I used to like some RY4's and the like, but haven't been enthralled by tobaccos for a while, I took a bottle on Hobbitts urging.

Well I'm not as juice reviewer by any means, but in brief I get a mild tobacco flavour combined with an abundance of Custard & Vanilla. This juice is delicious and can't stop vaping it after 2 hours. Taste is getting better & better and is very smooth. So anyone sitting on the fence with regard to tobacco, try this one!

Reactions: Like 3


----------



## Imthiaz Khan (19/2/15)

Just tried the Coconut Thai and Pear Almond, couldn't wait any longer, both are totally amazing jooses! Will be re-ordering these 2 for sure 
Still have to get to the Key Lime and VCT...

Reactions: Like 2


----------



## Sir Vape (19/2/15)

Awesome feedback guys


----------



## Imthiaz Khan (22/2/15)

@VandaL, you were spot on, Key Lime is 110% Lemon Creams


----------



## cfm78910 (23/2/15)

capetocuba said:


> *VCT*​
> I got this juice this morning. Been vaping in my TOBH dual coil at 0.3ohms.
> 
> I used to like some RY4's and the like, but haven't been enthralled by tobaccos for a while, I took a bottle on Hobbitts urging.
> ...



What is the PG/VG ratio of this juice?


----------



## Andre (23/2/15)

cfm78910 said:


> What is the PG/VG ratio of this juice?


Not disclosed, other than Coconut Thai, which is 100VG. But their juices are thick - Spinfuel speculates that it is around 30PG/70VG.


----------



## Sir Vape (23/2/15)

cfm78910 said:


> What is the PG/VG ratio of this juice?




Hi there Ripe will not disclose exact ratio but Ripe did say they are around the 30pg/70vg ratio like Andre mentioned


----------



## capetocuba (23/2/15)

cfm78910 said:


> What is the PG/VG ratio of this juice?


Its at least 60/40 VG/PG or even more ... nice thick juice.


----------



## cfm78910 (23/2/15)

I battle with anything that is more than 35 percent VG.


----------



## Tom (15/3/15)

tried today the Thai Coconut from a mate....wow. That is really good, its like a Thai Curry with lots of lime added. Flashback to Mynamar, where I had quite a lot of Thai Curry recently...

Top!

Reactions: Like 3 | Agree 1


----------



## CMMACKEM (3/8/17)

@Tom @Andre @Imtiaaz

I have a 30ml bottle with 29-28mls left.

First one to reply can have this at no charge.

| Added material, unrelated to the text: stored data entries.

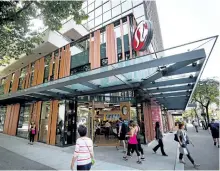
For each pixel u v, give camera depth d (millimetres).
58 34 15359
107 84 8508
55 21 6223
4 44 7676
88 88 9266
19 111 15320
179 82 7629
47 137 10852
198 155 7586
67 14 5938
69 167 5836
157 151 8625
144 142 10234
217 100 23594
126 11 14414
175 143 11570
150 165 6027
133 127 6855
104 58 10703
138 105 10297
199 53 4781
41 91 9539
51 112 11258
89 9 17812
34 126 11375
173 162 6441
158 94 11031
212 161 6484
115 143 11141
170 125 28859
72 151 8664
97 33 11305
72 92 9836
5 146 10047
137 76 7207
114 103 15258
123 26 10703
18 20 5918
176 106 19641
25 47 8133
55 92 10180
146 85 8336
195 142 11766
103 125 15383
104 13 16297
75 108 11180
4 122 17500
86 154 3365
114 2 15633
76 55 12336
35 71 14773
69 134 10500
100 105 13625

Even though RV are my 2nd fav juice company, this flavor is terrible in my opinion.

Reactions: Thanks 1


----------



## Andre (3/8/17)

CMMACKEM said:


> @Tom @Andre @Imtiaaz
> 
> I have a 30ml bottle with 29-28mls left.
> 
> ...


Thank you kindly for the offer, @CMMACKEM, but please pass on to someone else. @Tom is in Germany.

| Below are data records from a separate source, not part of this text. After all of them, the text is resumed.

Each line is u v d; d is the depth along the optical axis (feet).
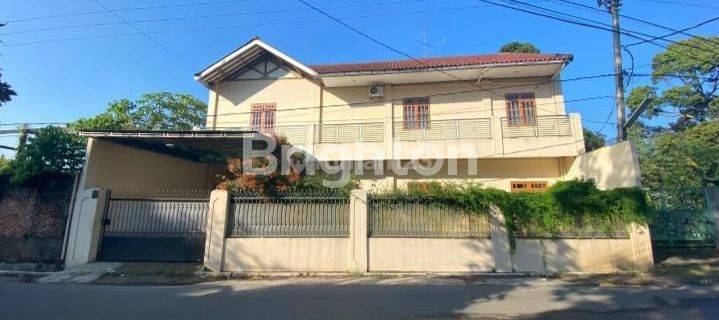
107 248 37.01
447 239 34.01
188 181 56.24
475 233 34.19
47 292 27.07
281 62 58.08
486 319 19.70
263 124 56.85
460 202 34.17
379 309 21.81
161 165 50.70
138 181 46.50
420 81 54.75
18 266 35.83
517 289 27.53
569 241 33.68
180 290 27.89
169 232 37.14
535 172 51.83
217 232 34.88
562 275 32.42
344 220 35.14
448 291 26.89
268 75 58.23
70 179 38.88
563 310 21.45
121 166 43.75
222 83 58.70
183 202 37.63
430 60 61.52
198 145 46.55
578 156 46.98
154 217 37.52
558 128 48.55
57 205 38.17
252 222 35.50
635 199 33.81
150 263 35.99
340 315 20.54
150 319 19.75
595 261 33.24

Yes, not everyone's taste for sure, but I love me some Lemon Grass - nowadays in DIY format.


----------



## Imtiaaz (3/8/17)

CMMACKEM said:


> @Tom @Andre @Imtiaaz
> 
> I have a 30ml bottle with 29-28mls left.
> 
> ...



That's awfully kind of you @CMMACKEM, and even though I would love to try it just seems like so much effort to get it to Cape Town. I am sure someone will hit you up for it if they havn't already done so.

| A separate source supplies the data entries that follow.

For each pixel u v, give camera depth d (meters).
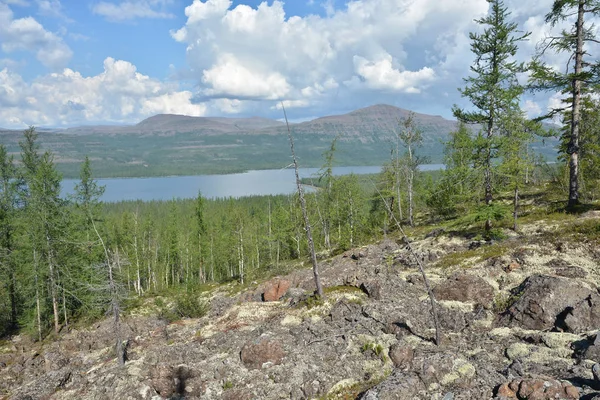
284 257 67.38
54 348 28.50
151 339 23.27
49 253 34.53
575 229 24.00
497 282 19.98
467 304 18.38
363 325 18.19
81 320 38.28
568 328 14.37
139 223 71.00
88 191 42.50
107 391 16.47
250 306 24.98
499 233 27.30
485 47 27.02
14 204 38.94
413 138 49.31
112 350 23.78
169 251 67.56
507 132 28.34
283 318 20.91
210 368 16.77
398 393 11.82
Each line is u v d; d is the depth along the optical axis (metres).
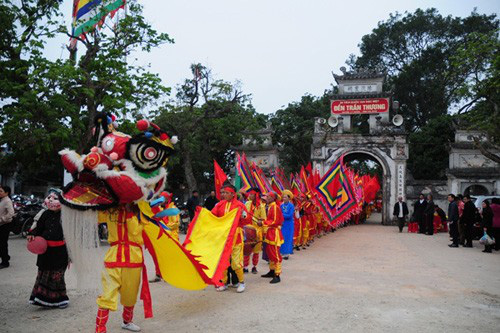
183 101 29.22
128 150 5.17
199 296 7.40
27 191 38.09
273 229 8.80
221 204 8.17
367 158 31.44
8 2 15.09
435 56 45.53
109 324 5.70
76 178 5.06
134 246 5.33
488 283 8.88
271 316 6.16
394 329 5.64
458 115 28.38
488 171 28.59
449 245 16.12
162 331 5.45
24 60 15.34
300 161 43.28
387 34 49.81
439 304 7.04
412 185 31.16
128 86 15.88
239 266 7.74
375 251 14.29
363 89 31.47
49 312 6.23
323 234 20.95
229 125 30.94
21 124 14.20
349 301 7.13
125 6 16.98
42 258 6.38
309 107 43.44
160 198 5.75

I really really appreciate the offer brother, much respect.


----------



## KrayFish404 (3/8/17)

Imtiaaz said:


> That's awfully kind of you @CMMACKEM, and even though I would love to try it just seems like so much effort to get it to Cape Town. I am sure someone will hit you up for it if they havn't already done so.
> 
> I really really appreciate the offer brother, much respect.



PM me for contact details @Imtiaaz , you can have mine, might be 20ml in the bottle. Might be a bit over steeped though. I'm in Cape Town CBD in the day, could bring it to work tomorrow.

Reactions: Winner 2


----------



## Tom (3/8/17)

CMMACKEM said:


> @Tom @Andre @Imtiaaz
> 
> I have a 30ml bottle with 29-28mls left.
> 
> ...


Thanks for the offer, but as Andre said... I am in Germany. Nonetheless, after my initial Wow.... I struggled to vape it later on. It was initially a flashback, but hey... nowadays, if I want Thai Curry flavour I would go to my nearest Thai Restaurant

Reactions: Like 1 | Funny 2


----------